== Task instructions ==
Exact copies of all the entries are required, and no pictures should appear in them.

Records from a dataset
━━━━

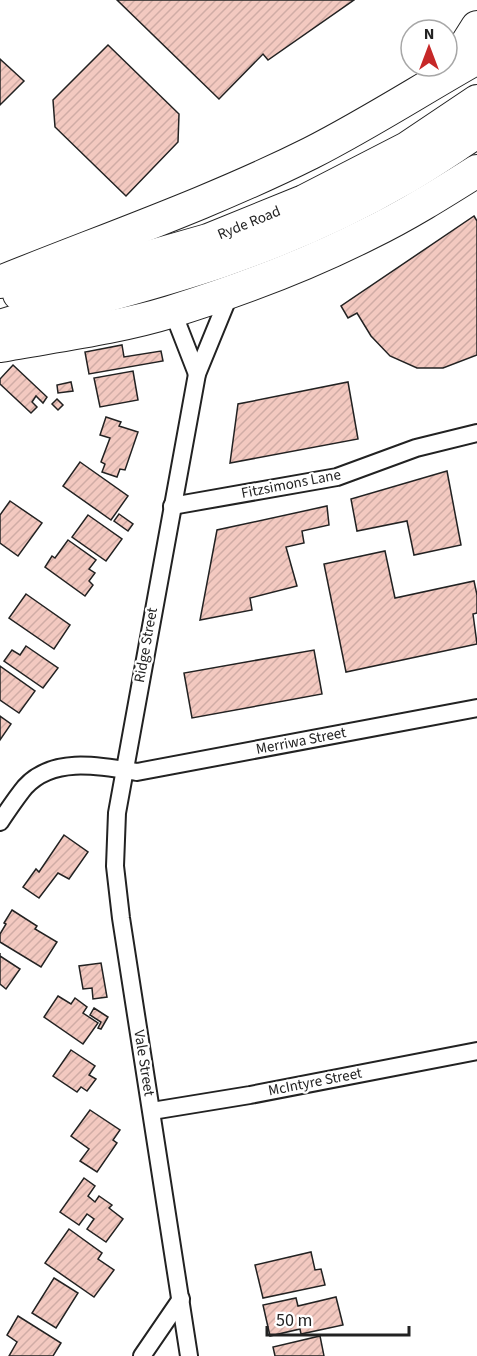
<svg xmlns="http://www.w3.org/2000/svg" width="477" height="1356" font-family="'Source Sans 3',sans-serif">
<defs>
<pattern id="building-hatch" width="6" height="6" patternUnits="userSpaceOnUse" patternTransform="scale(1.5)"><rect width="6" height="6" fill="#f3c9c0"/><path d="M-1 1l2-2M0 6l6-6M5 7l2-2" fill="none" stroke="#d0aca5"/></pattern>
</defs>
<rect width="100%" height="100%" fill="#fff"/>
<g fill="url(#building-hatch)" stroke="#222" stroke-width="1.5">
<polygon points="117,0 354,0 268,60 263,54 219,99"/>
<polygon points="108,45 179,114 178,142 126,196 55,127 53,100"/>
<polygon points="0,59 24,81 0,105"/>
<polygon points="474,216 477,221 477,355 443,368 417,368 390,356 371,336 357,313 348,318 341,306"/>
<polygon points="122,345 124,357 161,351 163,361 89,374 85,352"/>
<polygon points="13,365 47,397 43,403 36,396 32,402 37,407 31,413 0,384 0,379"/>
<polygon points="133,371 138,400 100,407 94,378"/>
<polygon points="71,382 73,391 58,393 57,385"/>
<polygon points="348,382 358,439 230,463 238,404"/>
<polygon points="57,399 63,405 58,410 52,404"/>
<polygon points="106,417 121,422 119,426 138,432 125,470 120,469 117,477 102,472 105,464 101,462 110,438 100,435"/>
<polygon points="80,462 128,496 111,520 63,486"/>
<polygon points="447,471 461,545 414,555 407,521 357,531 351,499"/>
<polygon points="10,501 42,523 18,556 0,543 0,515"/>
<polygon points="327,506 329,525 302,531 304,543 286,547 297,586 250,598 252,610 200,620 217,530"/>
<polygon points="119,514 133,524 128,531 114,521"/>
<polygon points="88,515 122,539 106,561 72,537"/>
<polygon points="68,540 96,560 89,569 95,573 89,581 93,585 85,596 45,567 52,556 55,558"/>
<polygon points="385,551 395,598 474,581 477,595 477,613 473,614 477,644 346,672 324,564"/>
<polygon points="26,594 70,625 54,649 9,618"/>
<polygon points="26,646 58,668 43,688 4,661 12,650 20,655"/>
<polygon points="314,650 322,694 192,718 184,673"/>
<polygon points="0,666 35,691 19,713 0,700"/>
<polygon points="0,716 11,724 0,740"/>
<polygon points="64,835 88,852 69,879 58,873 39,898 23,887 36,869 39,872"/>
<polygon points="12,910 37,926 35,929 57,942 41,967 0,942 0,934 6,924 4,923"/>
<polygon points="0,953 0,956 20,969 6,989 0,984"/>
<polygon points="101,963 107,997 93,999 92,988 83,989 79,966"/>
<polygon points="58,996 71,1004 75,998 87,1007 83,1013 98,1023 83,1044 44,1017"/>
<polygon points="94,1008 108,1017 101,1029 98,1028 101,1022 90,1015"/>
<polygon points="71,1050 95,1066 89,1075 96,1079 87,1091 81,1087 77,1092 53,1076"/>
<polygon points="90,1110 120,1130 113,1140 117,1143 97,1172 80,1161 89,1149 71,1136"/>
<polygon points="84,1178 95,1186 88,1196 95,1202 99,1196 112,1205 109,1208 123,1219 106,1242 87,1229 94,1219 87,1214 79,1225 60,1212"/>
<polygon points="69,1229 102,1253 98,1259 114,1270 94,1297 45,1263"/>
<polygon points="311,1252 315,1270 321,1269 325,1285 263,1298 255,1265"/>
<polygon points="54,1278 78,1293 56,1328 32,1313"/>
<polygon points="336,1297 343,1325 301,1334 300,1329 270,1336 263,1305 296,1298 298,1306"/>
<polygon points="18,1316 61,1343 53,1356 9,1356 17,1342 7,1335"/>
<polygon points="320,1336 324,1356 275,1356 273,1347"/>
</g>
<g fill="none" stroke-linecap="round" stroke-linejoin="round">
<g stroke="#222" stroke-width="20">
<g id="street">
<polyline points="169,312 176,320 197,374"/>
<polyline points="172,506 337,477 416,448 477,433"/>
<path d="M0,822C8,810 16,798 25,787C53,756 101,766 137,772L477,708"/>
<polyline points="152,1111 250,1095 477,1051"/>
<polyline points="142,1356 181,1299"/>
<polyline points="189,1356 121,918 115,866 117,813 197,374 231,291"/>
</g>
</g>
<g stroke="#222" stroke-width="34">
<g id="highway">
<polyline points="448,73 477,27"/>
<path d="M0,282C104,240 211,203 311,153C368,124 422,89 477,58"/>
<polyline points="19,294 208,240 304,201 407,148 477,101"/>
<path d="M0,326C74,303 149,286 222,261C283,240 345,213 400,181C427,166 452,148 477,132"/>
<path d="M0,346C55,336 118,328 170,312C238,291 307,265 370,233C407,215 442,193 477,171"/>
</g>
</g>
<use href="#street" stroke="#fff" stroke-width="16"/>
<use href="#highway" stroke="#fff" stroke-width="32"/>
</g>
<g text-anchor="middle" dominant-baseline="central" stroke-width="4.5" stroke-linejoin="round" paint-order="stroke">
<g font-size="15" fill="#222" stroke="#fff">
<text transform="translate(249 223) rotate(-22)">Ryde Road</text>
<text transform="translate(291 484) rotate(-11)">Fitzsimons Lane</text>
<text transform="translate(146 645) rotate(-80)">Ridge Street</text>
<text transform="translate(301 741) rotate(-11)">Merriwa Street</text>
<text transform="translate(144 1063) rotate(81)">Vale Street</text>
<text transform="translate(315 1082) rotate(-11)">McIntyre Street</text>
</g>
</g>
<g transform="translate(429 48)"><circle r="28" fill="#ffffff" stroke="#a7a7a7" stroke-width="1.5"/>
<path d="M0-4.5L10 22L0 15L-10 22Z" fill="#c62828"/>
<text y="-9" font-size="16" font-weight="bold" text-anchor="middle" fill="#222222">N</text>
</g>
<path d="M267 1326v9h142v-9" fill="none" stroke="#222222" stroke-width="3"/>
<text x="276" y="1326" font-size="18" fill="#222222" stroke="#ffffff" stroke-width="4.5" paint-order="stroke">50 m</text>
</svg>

━━━━

== Written response ==
<svg xmlns="http://www.w3.org/2000/svg" width="477" height="1356" font-family="'Source Sans 3',sans-serif">
<defs>
<pattern id="building-hatch" width="6" height="6" patternUnits="userSpaceOnUse" patternTransform="scale(1.5)"><rect width="6" height="6" fill="#f3c9c0"/><path d="M-1 1l2-2M0 6l6-6M5 7l2-2" fill="none" stroke="#d0aca5"/></pattern>
</defs>
<rect width="100%" height="100%" fill="#fff"/>
<g fill="url(#building-hatch)" stroke="#222" stroke-width="1.5">
<polygon points="117,0 354,0 268,60 263,54 219,99"/>
<polygon points="108,45 179,114 178,142 126,196 55,127 53,100"/>
<polygon points="0,59 24,81 0,105"/>
<polygon points="474,216 477,221 477,355 443,368 417,368 390,356 371,336 357,313 348,318 341,306"/>
<polygon points="122,345 124,357 161,351 163,361 89,374 85,352"/>
<polygon points="13,365 47,397 43,403 36,396 32,402 37,407 31,413 0,384 0,379"/>
<polygon points="133,371 138,400 100,407 94,378"/>
<polygon points="71,382 73,391 58,393 57,385"/>
<polygon points="348,382 358,439 230,463 238,404"/>
<polygon points="57,399 63,405 58,410 52,404"/>
<polygon points="106,417 121,422 119,426 138,432 125,470 120,469 117,477 102,472 105,464 101,462 110,438 100,435"/>
<polygon points="80,462 128,496 111,520 63,486"/>
<polygon points="447,471 461,545 414,555 407,521 357,531 351,499"/>
<polygon points="10,501 42,523 18,556 0,543 0,515"/>
<polygon points="327,506 329,525 302,531 304,543 286,547 297,586 250,598 252,610 200,620 217,530"/>
<polygon points="119,514 133,524 128,531 114,521"/>
<polygon points="88,515 122,539 106,561 72,537"/>
<polygon points="68,540 96,560 89,569 95,573 89,581 93,585 85,596 45,567 52,556 55,558"/>
<polygon points="385,551 395,598 474,581 477,595 477,613 473,614 477,644 346,672 324,564"/>
<polygon points="26,594 70,625 54,649 9,618"/>
<polygon points="26,646 58,668 43,688 4,661 12,650 20,655"/>
<polygon points="314,650 322,694 192,718 184,673"/>
<polygon points="0,666 35,691 19,713 0,700"/>
<polygon points="0,716 11,724 0,740"/>
<polygon points="64,835 88,852 69,879 58,873 39,898 23,887 36,869 39,872"/>
<polygon points="12,910 37,926 35,929 57,942 41,967 0,942 0,934 6,924 4,923"/>
<polygon points="0,953 0,956 20,969 6,989 0,984"/>
<polygon points="101,963 107,997 93,999 92,988 83,989 79,966"/>
<polygon points="58,996 71,1004 75,998 87,1007 83,1013 98,1023 83,1044 44,1017"/>
<polygon points="94,1008 108,1017 101,1029 98,1028 101,1022 90,1015"/>
<polygon points="71,1050 95,1066 89,1075 96,1079 87,1091 81,1087 77,1092 53,1076"/>
<polygon points="90,1110 120,1130 113,1140 117,1143 97,1172 80,1161 89,1149 71,1136"/>
<polygon points="84,1178 95,1186 88,1196 95,1202 99,1196 112,1205 109,1208 123,1219 106,1242 87,1229 94,1219 87,1214 79,1225 60,1212"/>
<polygon points="69,1229 102,1253 98,1259 114,1270 94,1297 45,1263"/>
<polygon points="311,1252 315,1270 321,1269 325,1285 263,1298 255,1265"/>
<polygon points="54,1278 78,1293 56,1328 32,1313"/>
<polygon points="336,1297 343,1325 301,1334 300,1329 270,1336 263,1305 296,1298 298,1306"/>
<polygon points="18,1316 61,1343 53,1356 9,1356 17,1342 7,1335"/>
<polygon points="320,1336 324,1356 275,1356 273,1347"/>
</g>
<g fill="none" stroke-linecap="round" stroke-linejoin="round">
<g stroke="#222" stroke-width="20">
<g id="street">
<polyline points="169,312 176,320 197,374"/>
<polyline points="172,506 337,477 416,448 477,433"/>
<path d="M0,822C8,810 16,798 25,787C53,756 101,766 137,772L477,708"/>
<polyline points="152,1111 250,1095 477,1051"/>
<polyline points="142,1356 181,1299"/>
<polyline points="189,1356 121,918 115,866 117,813 197,374 231,291"/>
</g>
</g>
<g stroke="#222" stroke-width="34">
<g id="highway">
<polyline points="448,73 477,27"/>
<path d="M0,282C104,240 211,203 311,153C368,124 422,89 477,58"/>
<polyline points="19,294 208,240 304,201 407,148 477,101"/>
<path d="M0,326C74,303 149,286 222,261C283,240 345,213 400,181C427,166 452,148 477,132"/>
<path d="M0,346C55,336 118,328 170,312C238,291 307,265 370,233C407,215 442,193 477,171"/>
</g>
</g>
<use href="#street" stroke="#fff" stroke-width="16"/>
<use href="#highway" stroke="#fff" stroke-width="32"/>
</g>
<g text-anchor="middle" dominant-baseline="central" stroke-width="4.5" stroke-linejoin="round" paint-order="stroke">
<g font-size="15" fill="#222" stroke="#fff">
<text transform="translate(249 223) rotate(-22)">Ryde Road</text>
<text transform="translate(291 484) rotate(-11)">Fitzsimons Lane</text>
<text transform="translate(146 645) rotate(-80)">Ridge Street</text>
<text transform="translate(301 741) rotate(-11)">Merriwa Street</text>
<text transform="translate(144 1063) rotate(81)">Vale Street</text>
<text transform="translate(315 1082) rotate(-11)">McIntyre Street</text>
</g>
</g>
<g transform="translate(429 48)"><circle r="28" fill="#ffffff" stroke="#a7a7a7" stroke-width="1.5"/>
<path d="M0-4.5L10 22L0 15L-10 22Z" fill="#c62828"/>
<text y="-9" font-size="16" font-weight="bold" text-anchor="middle" fill="#222222">N</text>
</g>
<path d="M267 1326v9h142v-9" fill="none" stroke="#222222" stroke-width="3"/>
<text x="276" y="1326" font-size="18" fill="#222222" stroke="#ffffff" stroke-width="4.5" paint-order="stroke">50 m</text>
</svg>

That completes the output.